Antilog Calculator
The antilog of 3 in base 10 is 1,000, because 10 raised to the power 3 is 1,000. This antilog calculator reverses a logarithm, raising the base to your number. It handles the common base 10, the natural base e, base 2, or any custom base you type in, and it accepts negative and decimal inputs.
Quick answer
A logarithm asks what exponent produces a number. The antilog runs that in reverse, applying the exponent.
Antilog
1,000
What this tells you
- •A logarithm asks what exponent produces a number. The antilog runs that in reverse, applying the exponent.
- •Antilog of x in base b is simply b to the power x.
- •Antilog base 10 of 2 is 100, of 3 is 1000, of -2 is 0.01.
- •Taking the antilog of a log returns the original number, which is how you undo a log transform.
How to Use
- 1Enter the number whose antilog you want, usually a log value you are reversing.
- 2Enter the base. Use 10 for common logs, 2.71828 for natural logs, or 2 for binary logs.
- 3Read the antilog as the main result.
- 4Very large or small results switch to scientific notation automatically.
How It Works
Formula
antilog_b(x) = b^xRaise the base to the power of your value. The antilog base 10 of 2.5 is 10^2.5, about 316.23. Negative inputs give values below 1, since 10^-2 is 1/100 = 0.01. Decimals work the same way. This is exactly how log tables were used in reverse before calculators: find the log, do the easy addition, then take the antilog.
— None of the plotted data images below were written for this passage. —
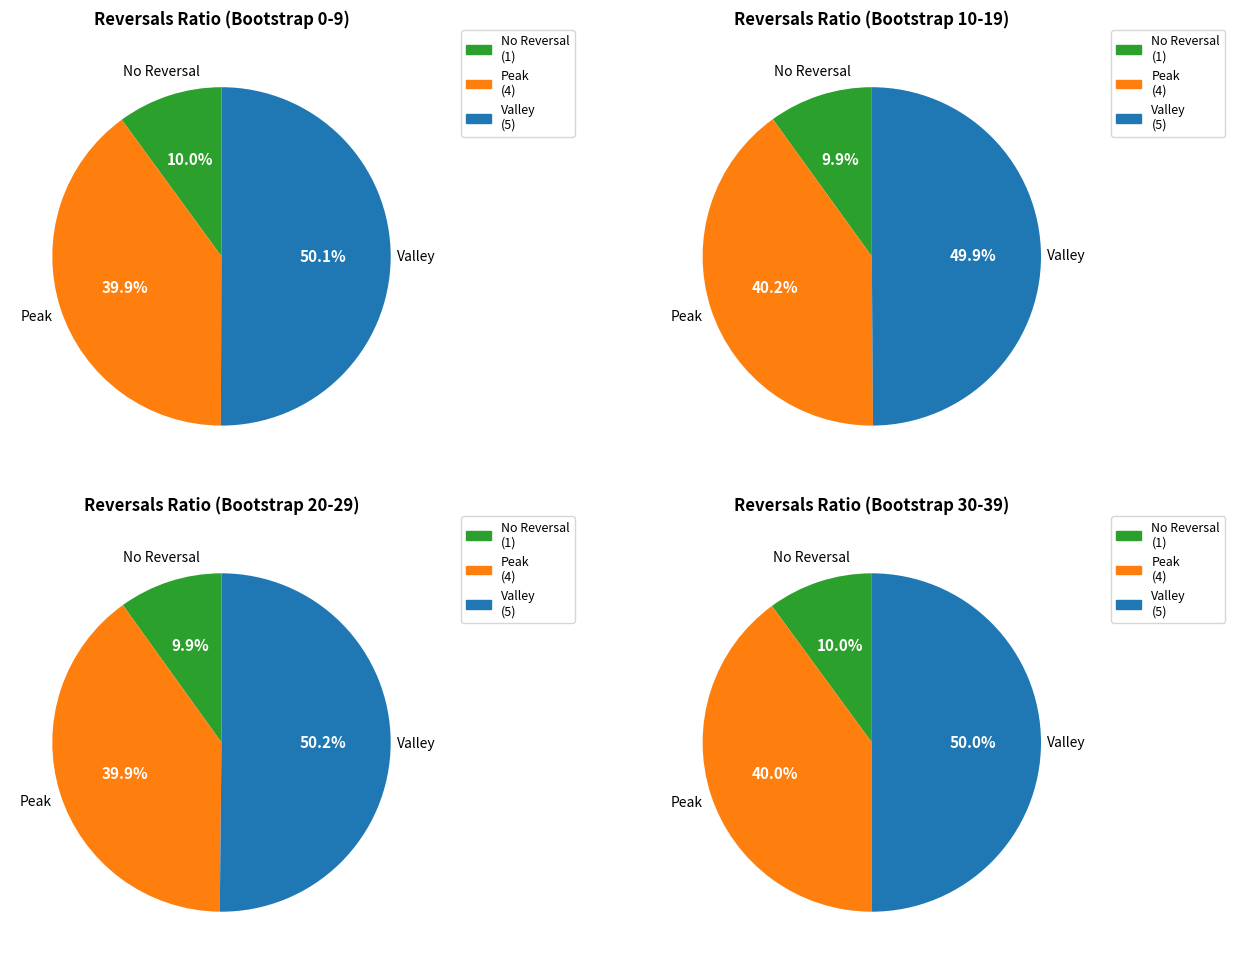

Does any single category account for the majority?

No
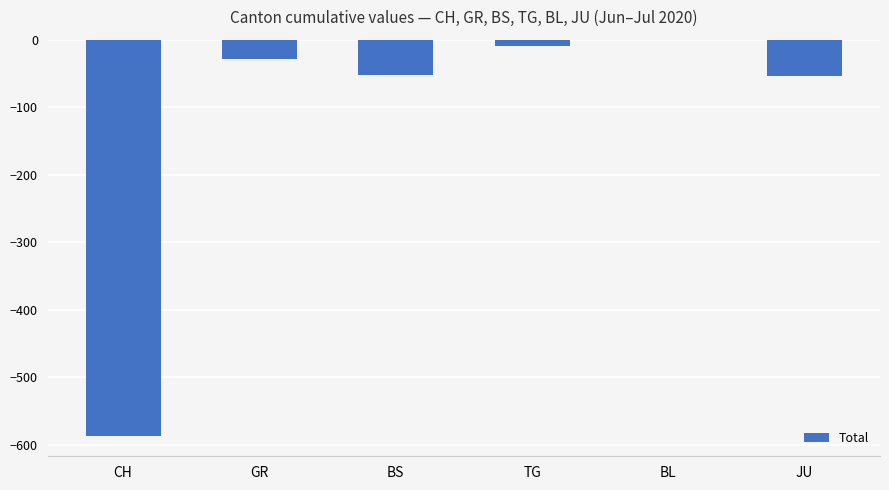

The chart shows a value of -588 at CH. True or false?

True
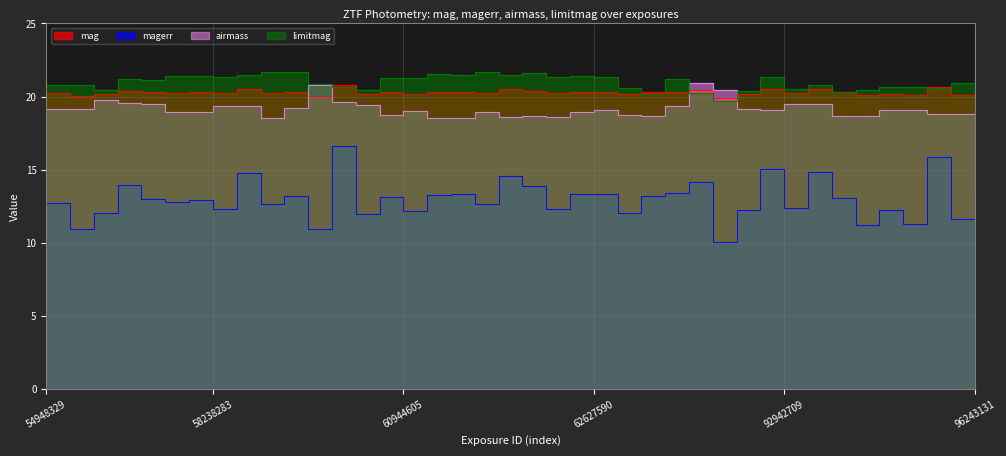

What is the sum of all mag values?

811.8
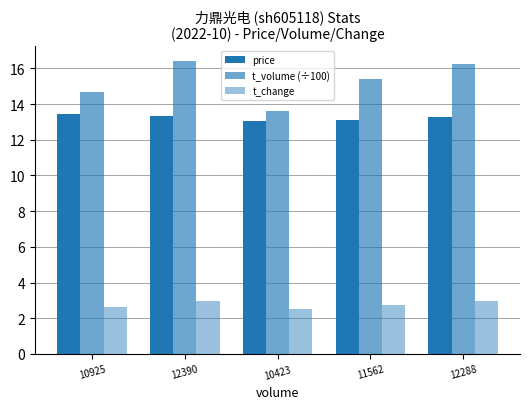

Rank the series by their average value, from highest to lowest.

t_volume (÷100), price, t_change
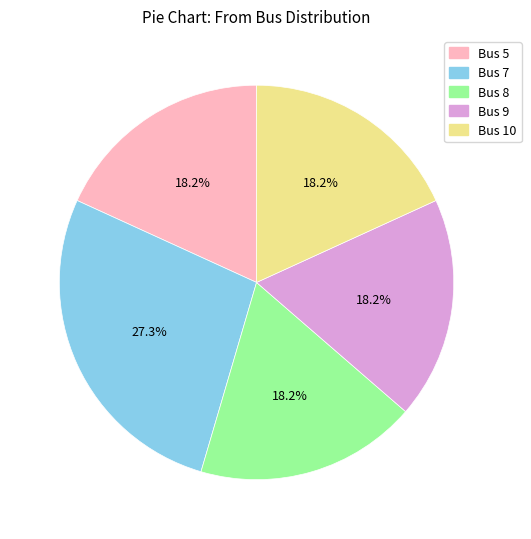

Does any single category account for the majority?

No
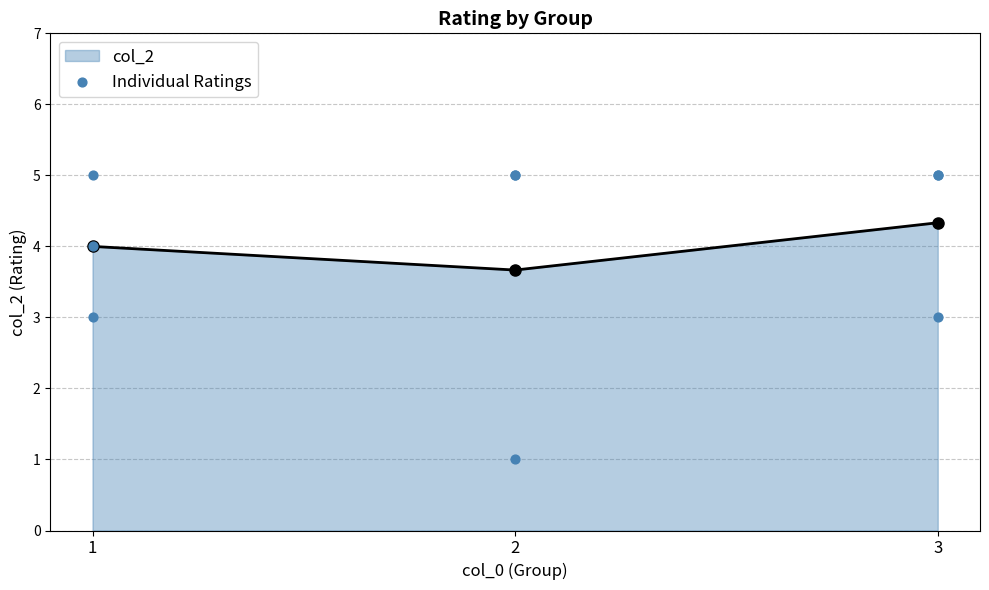

True or false: col_2 has a value of 6.3 at 3.

False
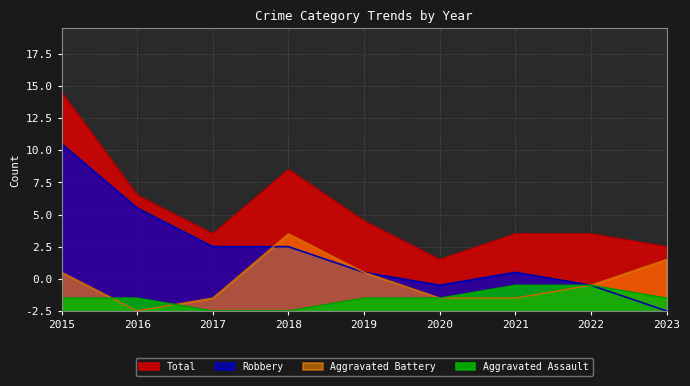

What is the difference between the Robbery values at 2020 and 2023?

2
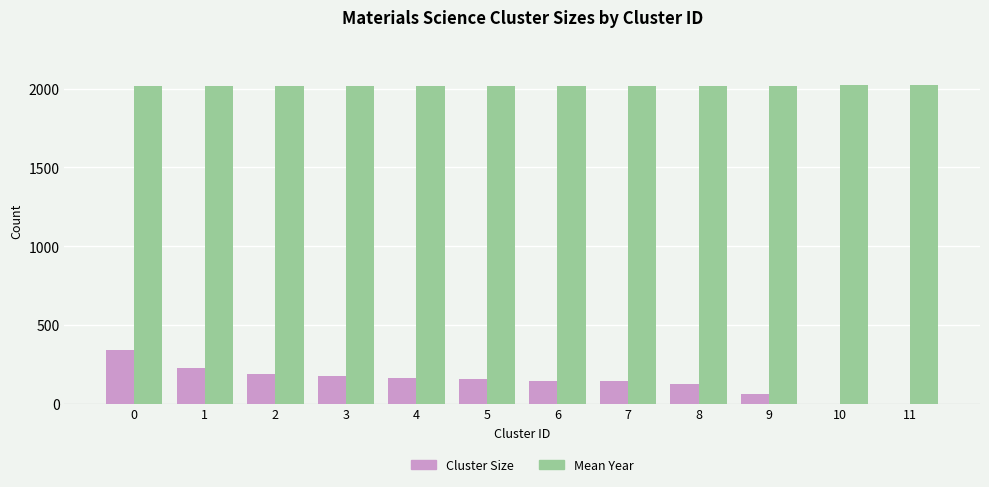

What is the sum of the Cluster Size values at 3 and 7?

325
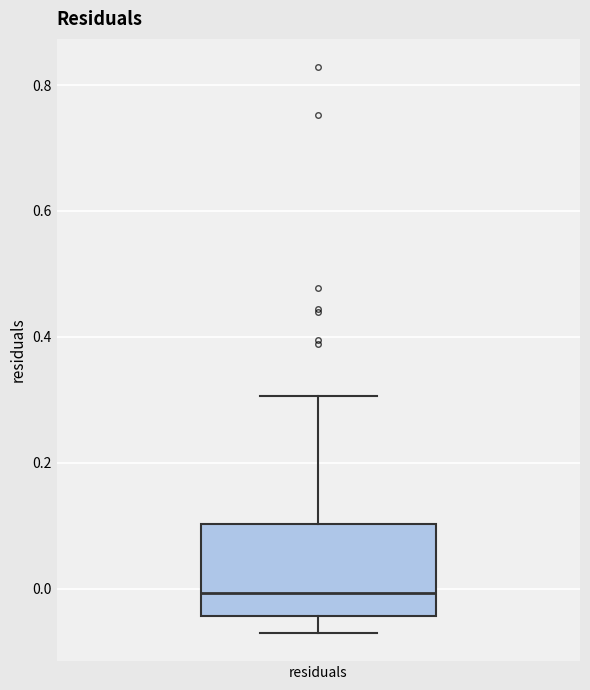

Read this box plot against the y-axis: the position of the median line, the range covered by the box, and the ends of both whiskers. The values are not printed on the chart, so give them approximately, as read against the axis.

median 0.00, box -0.04 to 0.10, whiskers -0.08 to 0.30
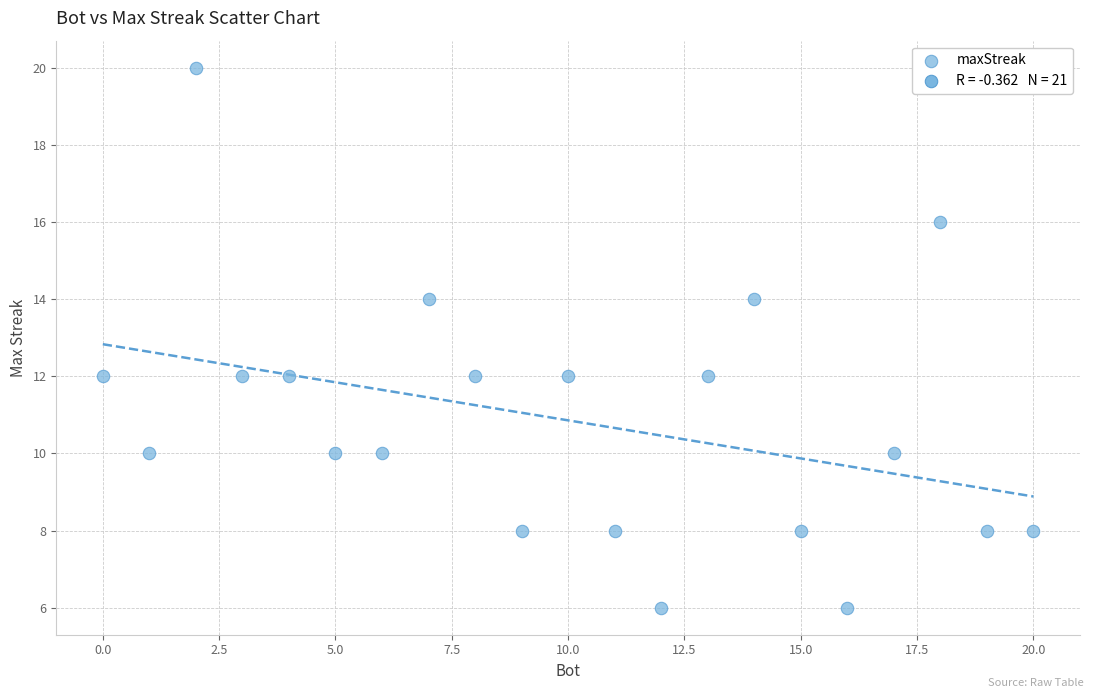

What is the range of Y values (max minus min)?

14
Calculation note: values are processed in the order shown above, using the current input units.
Worked Examples
Antilog of 3, base 10
10 x 10 x 10 = 1,000.
Antilog of 2.5, base 10
10^2.5 sits between 10^2 = 100 and 10^3 = 1000, at 316.23.
Antilog of 1, base e
e^1 is e itself, the natural antilog of 1.
Base 10 Antilog Table
Common log values and their base 10 antilogs.
| x | antilog(x) |
|---|---|
| -2 | 0.01 |
| -1 | 0.1 |
| 0 | 1 |
| 0.5 | 3.1623 |
| 1 | 10 |
| 2 | 100 |
| 3 | 1000 |
| 6 | 1000000 |
Common mistakes
- Using the wrong base. The antilog of 3 is 1000 in base 10 but only 8 in base 2. The base must match the log you are reversing.
- Confusing antilog with the reciprocal of a log. Antilog(x) is b^x, not 1/log(x).
- Dropping the sign. Antilog of -2 in base 10 is 0.01, not -100. Negative exponents shrink the result, they do not negate it.